Wicked: The Life and Times of the Wicked Witch of the West Volume 4, Chapter 2, Part 10 Summary

How It All Goes Down

  • The next day, the sisters discuss Elphaba's name.
  • Five recalls the legend of Saint Aelphaba of the Waterfall and they guess that's where the name came from.
  • Five then tells everyone the legend. Saint Aelphaba was a mystic who went out into the wilderness to commune with nature and become more holy. She stripped down naked and walked through a waterfall into a cave, where she set up shop, ate some grapes, and thought deep thoughts. Finally she emerged from her cave hundreds of years later and scared the villagers. Villagers had come to the cave for years and no one had ever noticed Saint Aelphaba. She hung out in town for a while and blessed people, then she took some more grapes and disappeared behind the waterfall again, never to be seen again.
  • Sarima seems overly interested in the whole disappearing and not dying thing.
  • Elphaba insists that she doesn't believe the story.
  • Nor and Irji burst in and announce that they've found Liir, who has been in the fish well for days.
  • Nanny yells at everyone for being terrible guardians.
  • Liir is near death and Elphaba panics. She yells that she can't do magic to help him.
  • The sisters find this a weird thing for a self-advertised Witch to say.
  • Nanny gets Elphaba to snap out of it and perform CPR.
  • Liir starts breathing again. He says the fish talked to him.
  • Everyone starts arguing and Nanny is horrified to learn that no one even knows where Liir sleeps at night.
  • Sarima and Elphaba blame each other for the oversight.
  • Nanny says she'll take care of Liir.

    "Barbarians, the lot of you!" snapped Nanny.

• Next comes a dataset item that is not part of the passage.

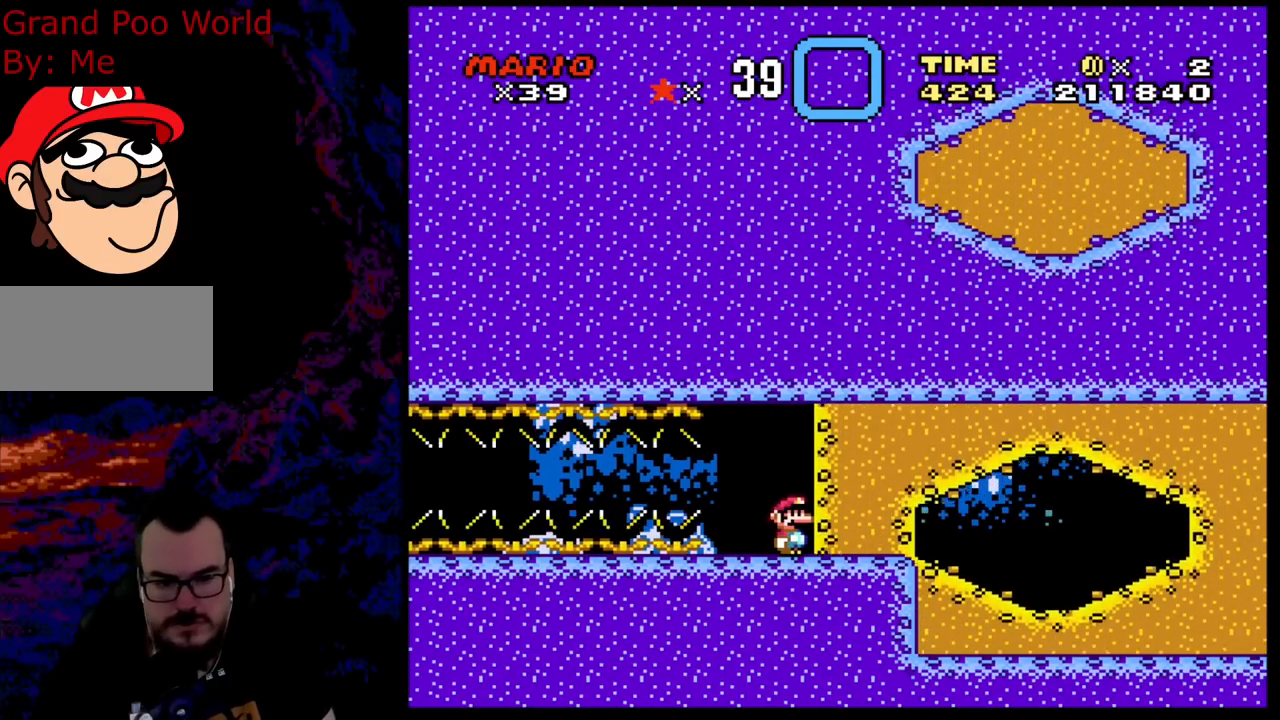
{"buttons": [], "events": []}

    For which no one at Kiamo Ko ever forgave her.
    (4.2.10.49)

  • Elphaba becomes thoughtful and starts thinking about people from her past and what she's doing with her life.
  • She also thinks of something Sarima told her about different kinds of anger:

    Warm and cold anger working together to make a fury, a fury worthy enough to use as a weapon against the old things that still needed fighting. (4.2.10.59)

  • A few days later Elphaba thinks of weapons while looking at an icicle.
  • The icicle breaks off and falls down on Manek, killing him. "Liir survived, but Manek did not" (4.2.10.61).